===== DATA PROVIDED

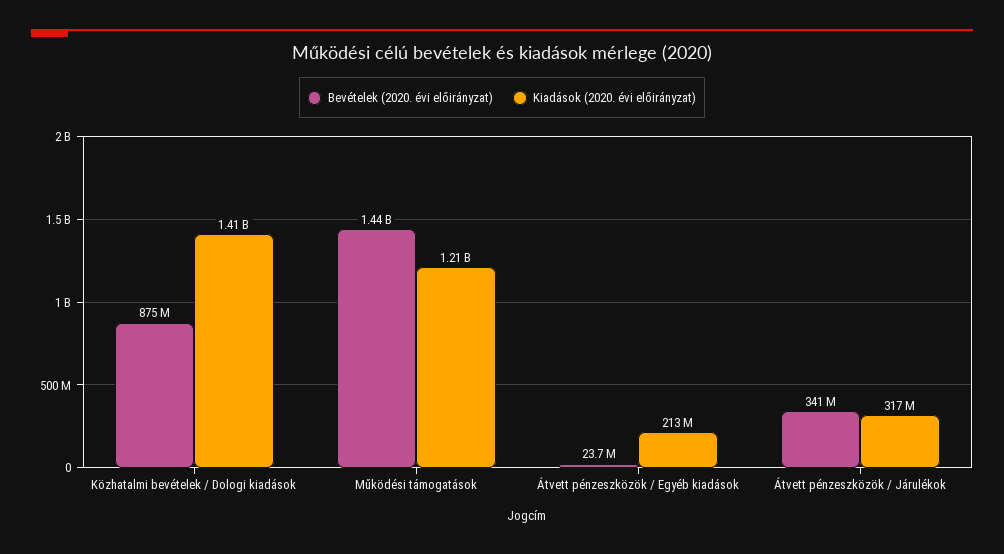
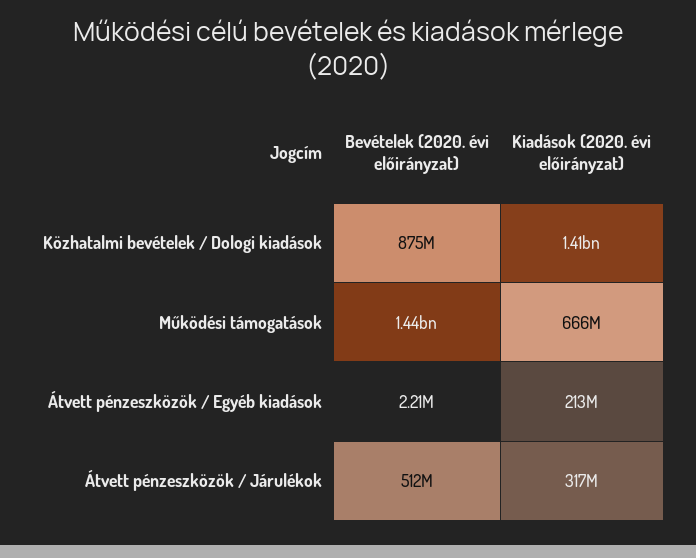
Kiadások (2020. évi előirányzat), Működési támogatások: 1210000000 -> 666000000
Bevételek (2020. évi előirányzat), Átvett pénzeszközök / Egyéb kiadások: 23700000 -> 2210000
Bevételek (2020. évi előirányzat), Átvett pénzeszközök / Járulékok: 341000000 -> 512000000

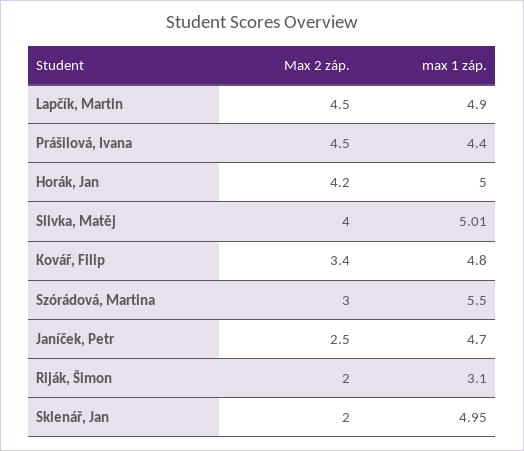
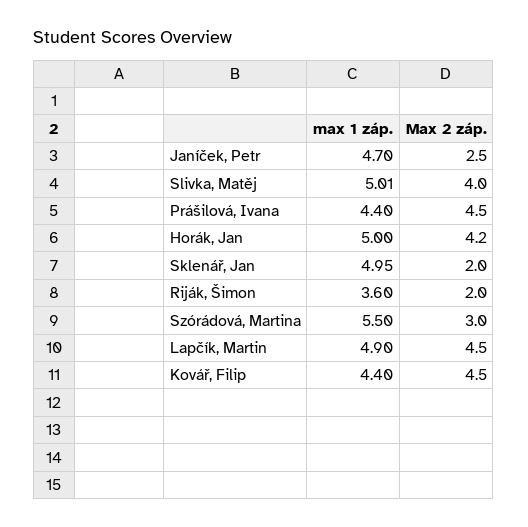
Max 2 záp., Kovář, Filip: 3.4 -> 4.5
max 1 záp., Kovář, Filip: 4.8 -> 4.4
max 1 záp., Riják, Šimon: 3.1 -> 3.6

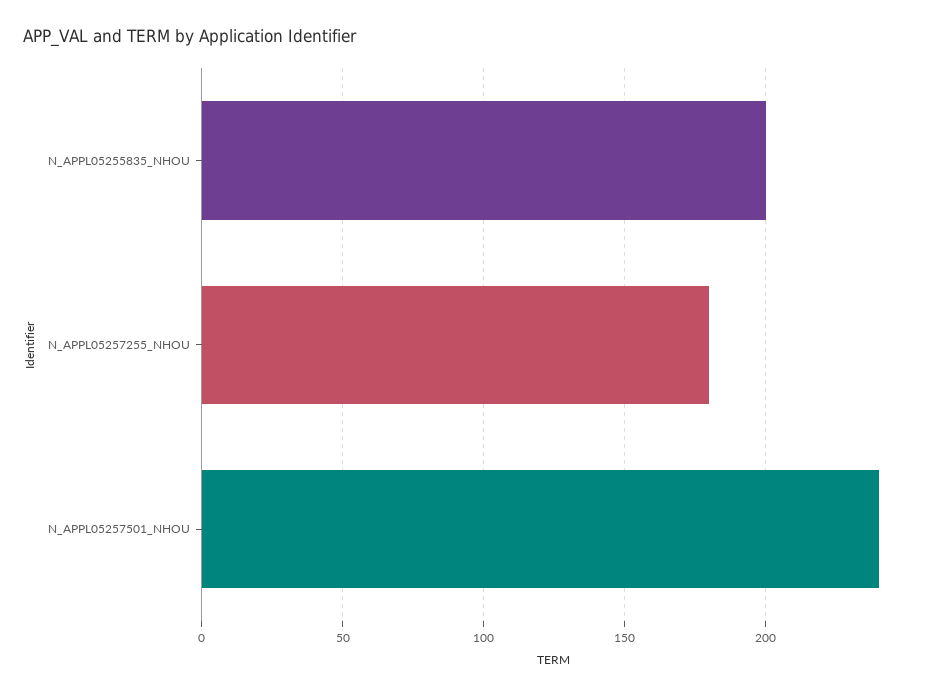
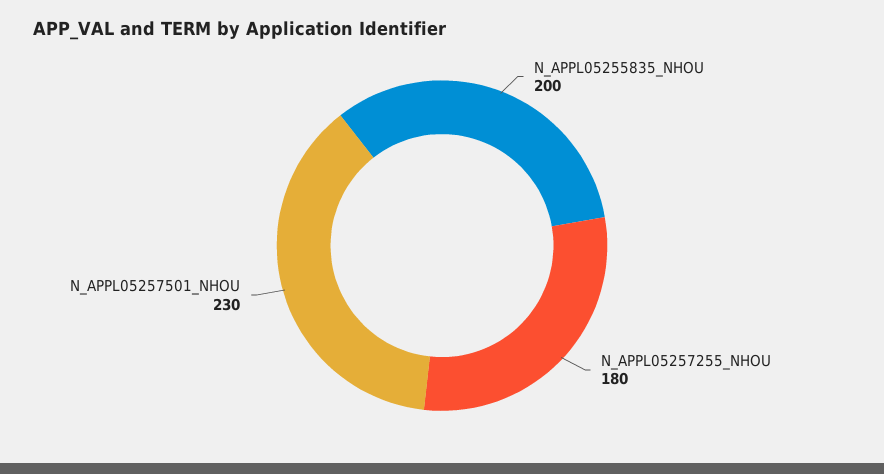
N_APPL05257501_NHOU: 240 -> 230

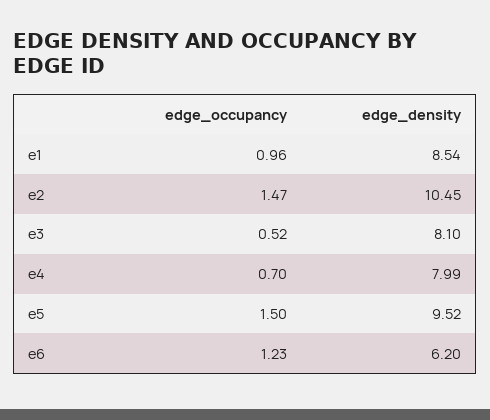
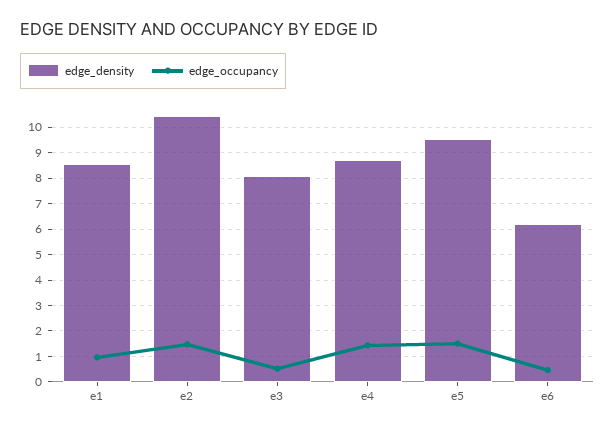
edge_occupancy, e4: 0.7 -> 1.5
edge_density, e4: 7.99 -> 8.75
edge_occupancy, e6: 1.23 -> 0.5

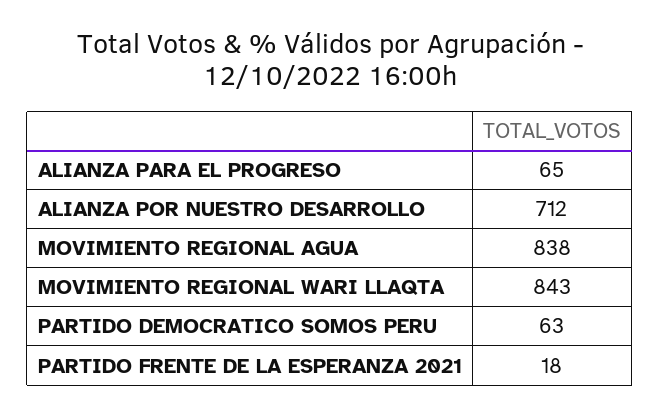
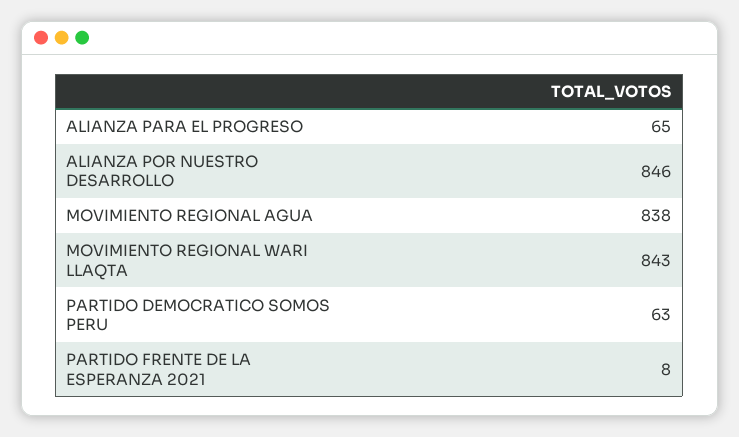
ALIANZA POR NUESTRO DESARROLLO: 712 -> 846
PARTIDO FRENTE DE LA ESPERANZA 2021: 18 -> 8

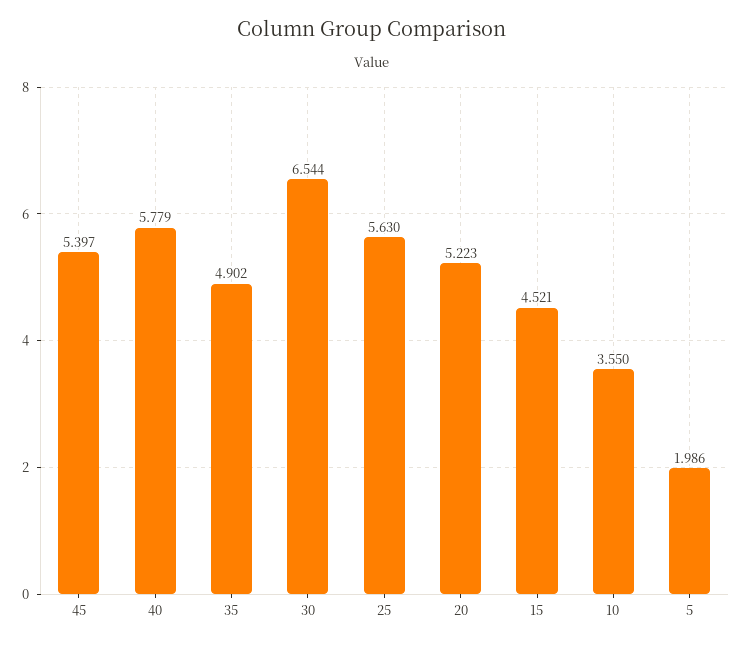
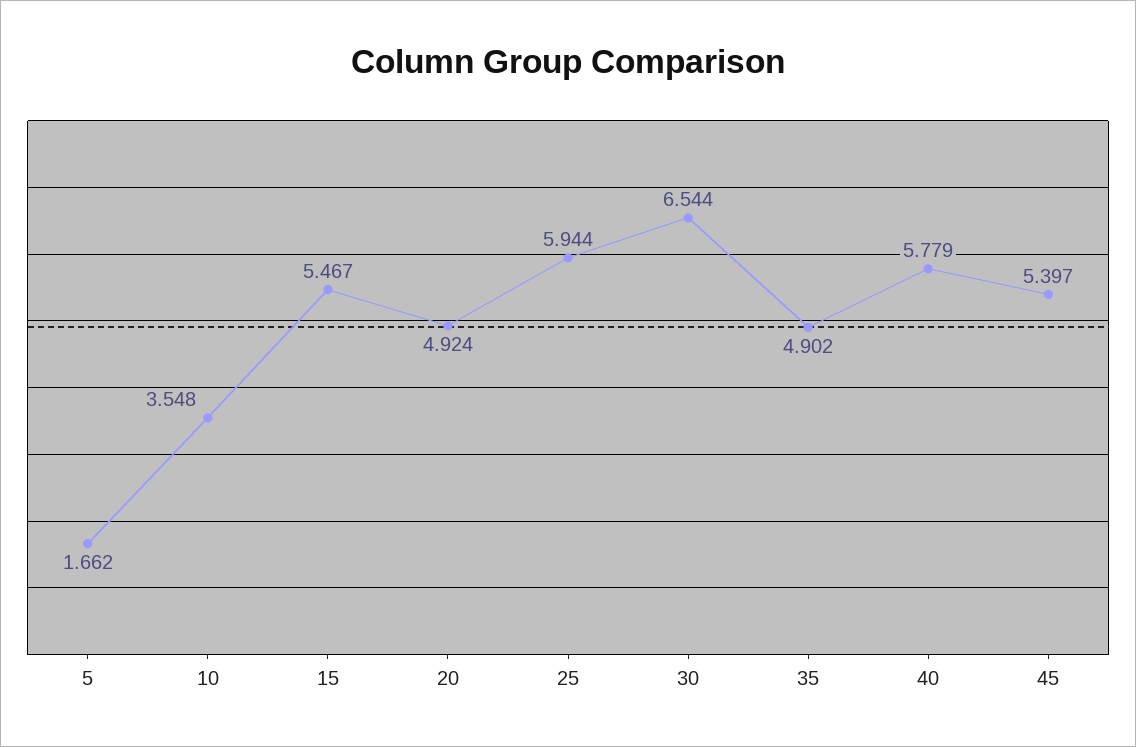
25: 5.63 -> 5.944
20: 5.223 -> 4.924
15: 4.521 -> 5.467
10: 3.55 -> 3.548
5: 1.986 -> 1.662

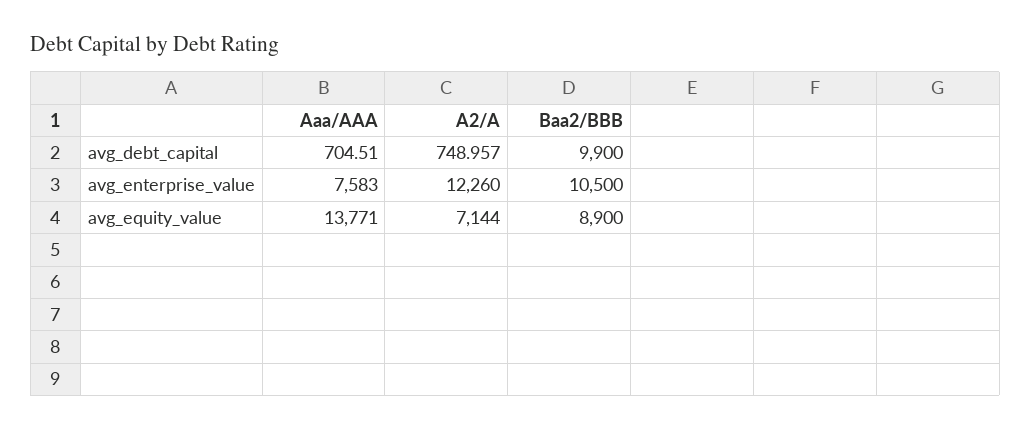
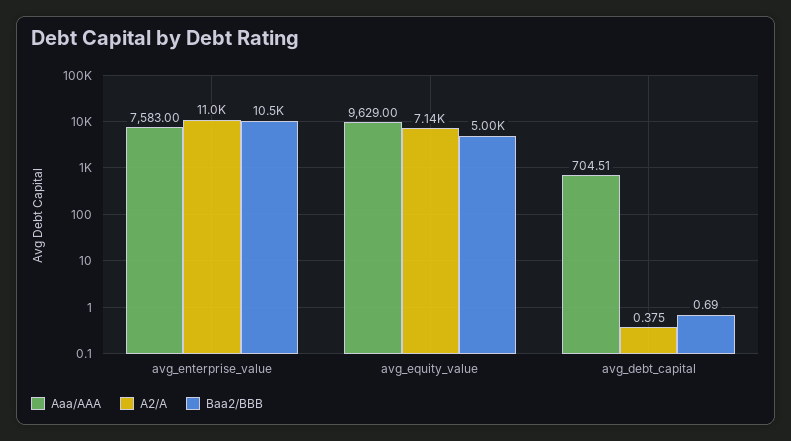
A2/A, avg_debt_capital: 748.957 -> 0.375
Baa2/BBB, avg_debt_capital: 9900 -> 0.69
A2/A, avg_enterprise_value: 12260 -> 11000
Aaa/AAA, avg_equity_value: 13771 -> 9629
Baa2/BBB, avg_equity_value: 8900 -> 5000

==========

TO-DO ITEM —
With pictures left out, repeat exactly the lines from the one containing "ALIANZA POR NUESTRO DESARROLLO: 712 -> 846" through the last line of the data above, inclusive, and nothing else.

RESPONSE TO THIS EXERCISE —
ALIANZA POR NUESTRO DESARROLLO: 712 -> 846
PARTIDO FRENTE DE LA ESPERANZA 2021: 18 -> 8

25: 5.63 -> 5.944
20: 5.223 -> 4.924
15: 4.521 -> 5.467
10: 3.55 -> 3.548
5: 1.986 -> 1.662

A2/A, avg_debt_capital: 748.957 -> 0.375
Baa2/BBB, avg_debt_capital: 9900 -> 0.69
A2/A, avg_enterprise_value: 12260 -> 11000
Aaa/AAA, avg_equity_value: 13771 -> 9629
Baa2/BBB, avg_equity_value: 8900 -> 5000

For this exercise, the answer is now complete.